Emmanuel Macron has fashioned himself as many things: reformer, savior of the Fifth Republic, Marine Le Pen blocker, Trump whisperer. But the one image that might stick with him long after he is out of the Elysée is Silicon Valley Saboteur, and the events of the last week show us just how hard Macron is willing to hit.
Seemingly out of nowhere, and in stark relief to the prevailing feelings in the American corporate world when the French elected a youthful, tech-savvy president, big tech companies are spooked by France.
What’s more, their fear comes not from the country’s massive market power or regulatory bite. It’s from a deeper fear that France has learned to use the formidable power of its state to hit tech companies where it hurts: their revenues. France’s proposed 3% tax on revenue is designed to apply to firms with more than 25 million euros in French revenue and 750 million euros in revenue around the world.
This tax is important, because it would slam a door on the tax optimization strategies long used by companies like Google and Facebook to book profits in jurisdictional headquarters like Ireland, with no regard to where the revenue originates.

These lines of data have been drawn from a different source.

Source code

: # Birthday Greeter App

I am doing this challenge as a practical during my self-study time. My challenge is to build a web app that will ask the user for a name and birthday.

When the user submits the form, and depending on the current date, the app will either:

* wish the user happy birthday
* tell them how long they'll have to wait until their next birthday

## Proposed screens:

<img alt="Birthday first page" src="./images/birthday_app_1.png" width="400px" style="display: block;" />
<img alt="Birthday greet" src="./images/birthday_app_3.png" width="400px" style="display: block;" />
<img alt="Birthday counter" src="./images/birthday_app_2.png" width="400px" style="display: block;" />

Even Washington is running scared
American politicians are spooked too, and their response to France’s recently-passed tech tax was far more stringent and paranoid than their responses to any of Europe’s many attempts to rein in Silicon Valley companies to date.
From the beginning, Macron has taken a methodical approach to big tech companies. His approach to Facebook serves as the best example of how he used the goodwill and optimism surrounding his rise to power to gain unprecedented access to the platform, gain the trust of the company’s leaders, and use it squarely against them.
Unlike many of his peers in Europe, Macron has approached this problem legislatively, making a priority of building a social and legislative case for limiting different powers of tech companies within France. He has also enlisted a diverse and respected group of legislators from across the governingLa Republique en Marche! party to commission informed and meticulous congressional studies, including one on hate speech and violence on platforms like Facebook.
This matters: throughout Europe, tech companies have largely faced regulatory scrutiny, and the occasional sniping from Parliaments like Britain’s. But it has not faced the combined power of a strong executive and a hostile legislature quite like it is facing in France right now.
Projecting France’s power far and wide
Unlike legal battles waged after executive decisions, or influence campaigns aimed at regulators, France’s legislation is far less likely to be swayed by the big lobbying machinery that tech companies have employed during similar battles in Europe. It doesn’t take a French constitutional scholar to understand where French courts will place the benefit of the doubt, particularly in response to legislative action.
Will other countries follow? Of course they will, and there’s evidence that France’s model may provide a very transferable template to governments across Europe and potentially beyond. On the back of France’s announcement, Austria, Italy, Spain and the UK announced that they were in the process of formulating similar tax regimes for revenue in their jurisdictions.
The Trump administration was quick to pick a fight with France on the proposed taxation. But with the mood in Washington quickly souring on the market power of Big Tech companies, it’s unlikely to be willing or able to push back when allies across the European Union begin to implement similar taxes.
President Macron, in turn, may have built a legacy that lasts far beyond his term, boosting France’s power and stature on one of the biggest geopolitical questions of our time.